### Information shown

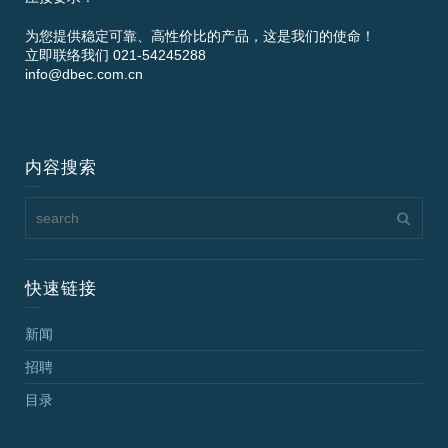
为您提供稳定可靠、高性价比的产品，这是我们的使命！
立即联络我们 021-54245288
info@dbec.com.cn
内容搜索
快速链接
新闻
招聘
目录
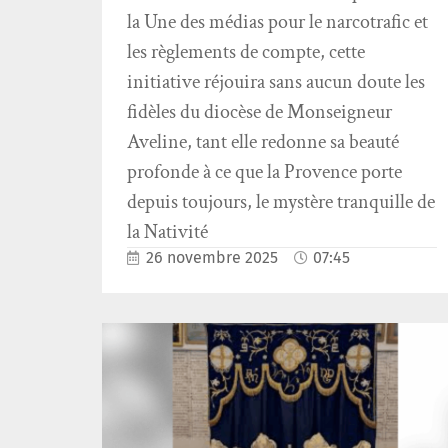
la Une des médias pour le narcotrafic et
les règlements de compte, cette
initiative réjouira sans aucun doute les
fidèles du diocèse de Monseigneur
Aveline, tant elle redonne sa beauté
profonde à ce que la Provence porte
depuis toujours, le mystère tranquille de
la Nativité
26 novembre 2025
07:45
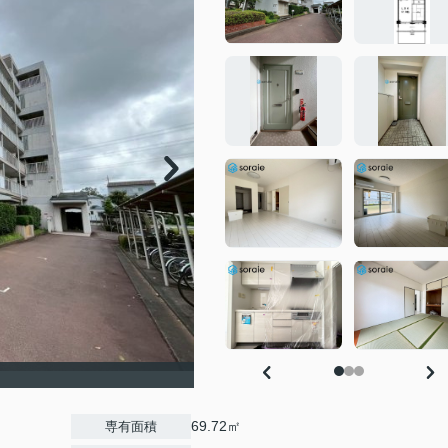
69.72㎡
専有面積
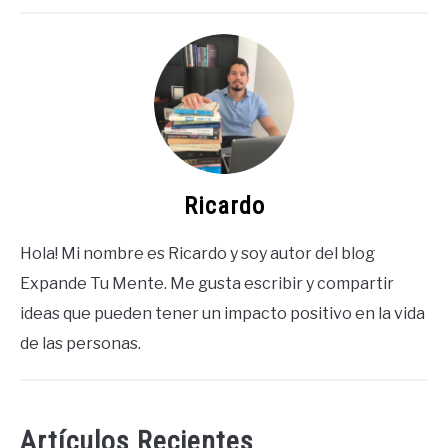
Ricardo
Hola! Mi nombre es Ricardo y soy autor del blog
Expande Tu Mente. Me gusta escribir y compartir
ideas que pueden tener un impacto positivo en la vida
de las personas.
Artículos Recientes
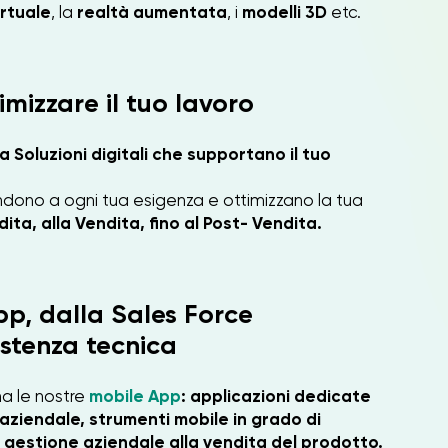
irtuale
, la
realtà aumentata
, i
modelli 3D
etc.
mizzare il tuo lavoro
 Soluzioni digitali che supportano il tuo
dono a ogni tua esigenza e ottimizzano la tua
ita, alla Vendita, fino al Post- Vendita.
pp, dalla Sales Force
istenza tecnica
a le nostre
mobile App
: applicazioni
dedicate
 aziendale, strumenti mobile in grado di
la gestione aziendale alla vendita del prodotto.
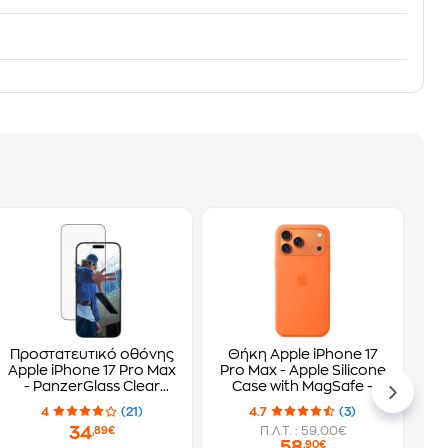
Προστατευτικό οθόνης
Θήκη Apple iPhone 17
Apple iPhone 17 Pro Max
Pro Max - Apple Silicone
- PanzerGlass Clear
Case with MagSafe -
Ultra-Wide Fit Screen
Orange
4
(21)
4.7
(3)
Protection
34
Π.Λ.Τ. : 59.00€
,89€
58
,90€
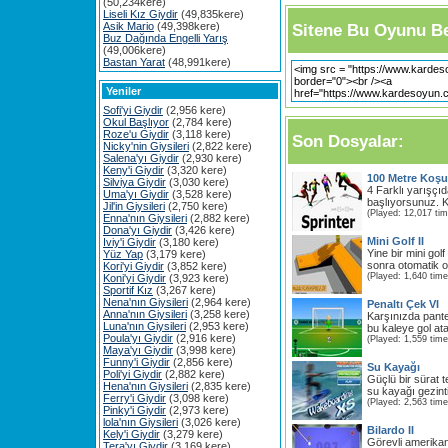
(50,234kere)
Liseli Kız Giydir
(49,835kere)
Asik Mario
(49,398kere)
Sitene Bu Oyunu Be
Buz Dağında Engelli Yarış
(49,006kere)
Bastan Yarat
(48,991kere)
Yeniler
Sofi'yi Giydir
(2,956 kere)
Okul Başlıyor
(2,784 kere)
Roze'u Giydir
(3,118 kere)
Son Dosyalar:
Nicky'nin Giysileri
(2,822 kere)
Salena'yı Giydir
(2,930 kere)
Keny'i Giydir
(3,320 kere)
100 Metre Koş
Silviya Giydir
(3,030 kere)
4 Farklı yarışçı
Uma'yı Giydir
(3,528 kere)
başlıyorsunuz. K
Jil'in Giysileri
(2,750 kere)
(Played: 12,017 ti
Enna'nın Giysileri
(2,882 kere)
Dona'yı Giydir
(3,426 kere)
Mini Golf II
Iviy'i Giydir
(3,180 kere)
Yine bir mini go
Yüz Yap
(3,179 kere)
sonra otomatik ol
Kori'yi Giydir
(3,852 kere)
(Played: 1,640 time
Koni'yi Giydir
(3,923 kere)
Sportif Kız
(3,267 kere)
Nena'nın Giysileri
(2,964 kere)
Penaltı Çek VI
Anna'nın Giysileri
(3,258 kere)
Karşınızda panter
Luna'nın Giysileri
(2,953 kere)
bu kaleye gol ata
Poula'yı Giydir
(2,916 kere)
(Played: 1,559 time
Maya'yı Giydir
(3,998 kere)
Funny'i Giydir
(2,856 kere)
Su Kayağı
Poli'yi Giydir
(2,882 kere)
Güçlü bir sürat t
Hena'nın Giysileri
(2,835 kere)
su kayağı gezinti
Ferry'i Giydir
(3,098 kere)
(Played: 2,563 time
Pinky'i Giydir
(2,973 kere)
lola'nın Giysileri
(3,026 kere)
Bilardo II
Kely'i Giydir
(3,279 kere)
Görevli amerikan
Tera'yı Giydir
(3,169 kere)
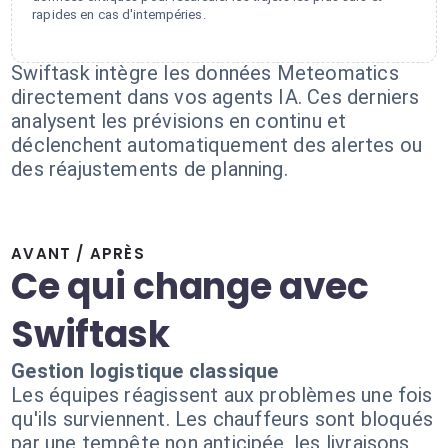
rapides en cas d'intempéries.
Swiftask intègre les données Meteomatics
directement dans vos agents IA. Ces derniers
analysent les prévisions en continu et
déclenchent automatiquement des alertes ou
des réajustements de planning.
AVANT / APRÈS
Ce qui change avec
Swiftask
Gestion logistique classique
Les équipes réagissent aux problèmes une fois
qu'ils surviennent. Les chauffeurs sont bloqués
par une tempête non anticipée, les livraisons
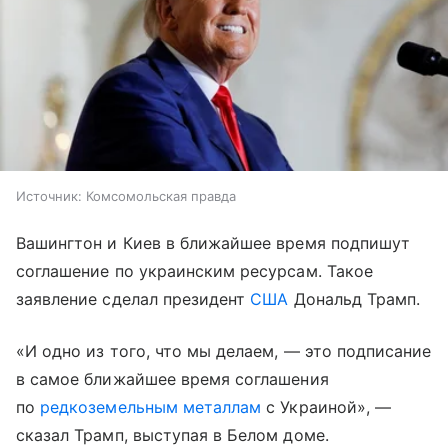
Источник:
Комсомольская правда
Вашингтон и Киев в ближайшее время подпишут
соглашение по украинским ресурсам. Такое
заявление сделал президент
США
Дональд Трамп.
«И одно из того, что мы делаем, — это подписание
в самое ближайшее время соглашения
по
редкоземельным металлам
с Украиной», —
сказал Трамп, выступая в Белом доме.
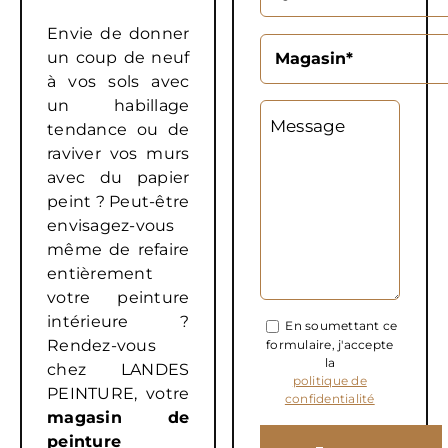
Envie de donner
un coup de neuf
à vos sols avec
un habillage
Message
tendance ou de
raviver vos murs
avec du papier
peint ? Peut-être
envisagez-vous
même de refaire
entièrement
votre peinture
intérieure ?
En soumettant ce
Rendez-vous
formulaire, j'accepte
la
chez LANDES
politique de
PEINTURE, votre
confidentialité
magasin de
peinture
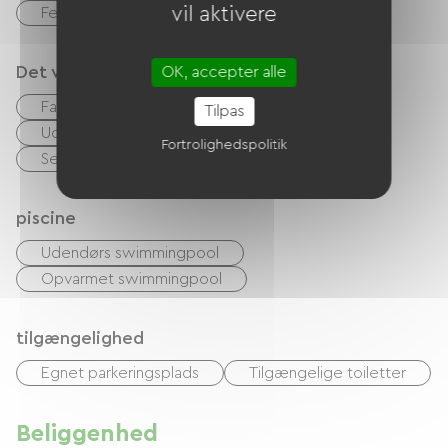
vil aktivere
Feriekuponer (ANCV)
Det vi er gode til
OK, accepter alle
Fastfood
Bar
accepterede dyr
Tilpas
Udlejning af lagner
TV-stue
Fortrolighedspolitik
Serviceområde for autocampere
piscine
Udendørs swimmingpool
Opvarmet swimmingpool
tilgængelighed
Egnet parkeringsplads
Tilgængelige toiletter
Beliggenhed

### About this task
Copy every record above exactly, leaving out the pictures.

### Response to this exercise
为您提供稳定可靠、高性价比的产品，这是我们的使命！
立即联络我们 021-54245288
info@dbec.com.cn
内容搜索
快速链接
新闻
招聘
目录
la Une des médias pour le narcotrafic et
les règlements de compte, cette
initiative réjouira sans aucun doute les
fidèles du diocèse de Monseigneur
Aveline, tant elle redonne sa beauté
profonde à ce que la Provence porte
depuis toujours, le mystère tranquille de
la Nativité
26 novembre 2025
07:45
69.72㎡
専有面積
Ricardo
Hola! Mi nombre es Ricardo y soy autor del blog
Expande Tu Mente. Me gusta escribir y compartir
ideas que pueden tener un impacto positivo en la vida
de las personas.
Artículos Recientes
irtuale
, la
realtà aumentata
, i
modelli 3D
etc.
mizzare il tuo lavoro
 Soluzioni digitali che supportano il tuo
dono a ogni tua esigenza e ottimizzano la tua
ita, alla Vendita, fino al Post- Vendita.
pp, dalla Sales Force
istenza tecnica
a le nostre
mobile App
: applicazioni
dedicate
 aziendale, strumenti mobile in grado di
la gestione aziendale alla vendita del prodotto.
Προστατευτικό οθόνης
Θήκη Apple iPhone 17
Apple iPhone 17 Pro Max
Pro Max - Apple Silicone
- PanzerGlass Clear
Case with MagSafe -
Ultra-Wide Fit Screen
Orange
4
(21)
4.7
(3)
Protection
34
Π.Λ.Τ. : 59.00€
,89€
58
,90€
(50,234kere)
Liseli Kız Giydir
(49,835kere)
Asik Mario
(49,398kere)
Sitene Bu Oyunu Be
Buz Dağında Engelli Yarış
(49,006kere)
Bastan Yarat
(48,991kere)
Yeniler
Sofi'yi Giydir
(2,956 kere)
Okul Başlıyor
(2,784 kere)
Roze'u Giydir
(3,118 kere)
Son Dosyalar:
Nicky'nin Giysileri
(2,822 kere)
Salena'yı Giydir
(2,930 kere)
Keny'i Giydir
(3,320 kere)
100 Metre Koş
Silviya Giydir
(3,030 kere)
4 Farklı yarışçı
Uma'yı Giydir
(3,528 kere)
başlıyorsunuz. K
Jil'in Giysileri
(2,750 kere)
(Played: 12,017 ti
Enna'nın Giysileri
(2,882 kere)
Dona'yı Giydir
(3,426 kere)
Mini Golf II
Iviy'i Giydir
(3,180 kere)
Yine bir mini go
Yüz Yap
(3,179 kere)
sonra otomatik ol
Kori'yi Giydir
(3,852 kere)
(Played: 1,640 time
Koni'yi Giydir
(3,923 kere)
Sportif Kız
(3,267 kere)
Nena'nın Giysileri
(2,964 kere)
Penaltı Çek VI
Anna'nın Giysileri
(3,258 kere)
Karşınızda panter
Luna'nın Giysileri
(2,953 kere)
bu kaleye gol ata
Poula'yı Giydir
(2,916 kere)
(Played: 1,559 time
Maya'yı Giydir
(3,998 kere)
Funny'i Giydir
(2,856 kere)
Su Kayağı
Poli'yi Giydir
(2,882 kere)
Güçlü bir sürat t
Hena'nın Giysileri
(2,835 kere)
su kayağı gezinti
Ferry'i Giydir
(3,098 kere)
(Played: 2,563 time
Pinky'i Giydir
(2,973 kere)
lola'nın Giysileri
(3,026 kere)
Bilardo II
Kely'i Giydir
(3,279 kere)
Görevli amerikan
Tera'yı Giydir
(3,169 kere)
rapides en cas d'intempéries.
Swiftask intègre les données Meteomatics
directement dans vos agents IA. Ces derniers
analysent les prévisions en continu et
déclenchent automatiquement des alertes ou
des réajustements de planning.
AVANT / APRÈS
Ce qui change avec
Swiftask
Gestion logistique classique
Les équipes réagissent aux problèmes une fois
qu'ils surviennent. Les chauffeurs sont bloqués
par une tempête non anticipée, les livraisons
Источник:
Комсомольская правда
Вашингтон и Киев в ближайшее время подпишут
соглашение по украинским ресурсам. Такое
заявление сделал президент
США
Дональд Трамп.
«И одно из того, что мы делаем, — это подписание
в самое ближайшее время соглашения
по
редкоземельным металлам
с Украиной», —
сказал Трамп, выступая в Белом доме.
Envie de donner
un coup de neuf
à vos sols avec
un habillage
Message
tendance ou de
raviver vos murs
avec du papier
peint ? Peut-être
envisagez-vous
même de refaire
entièrement
votre peinture
intérieure ?
En soumettant ce
Rendez-vous
formulaire, j'accepte
la
chez LANDES
politique de
PEINTURE, votre
confidentialité
magasin de
peinture
vil aktivere
Feriekuponer (ANCV)
Det vi er gode til
OK, accepter alle
Fastfood
Bar
accepterede dyr
Tilpas
Udlejning af lagner
TV-stue
Fortrolighedspolitik
Serviceområde for autocampere
piscine
Udendørs swimmingpool
Opvarmet swimmingpool
tilgængelighed
Egnet parkeringsplads
Tilgængelige toiletter
Beliggenhed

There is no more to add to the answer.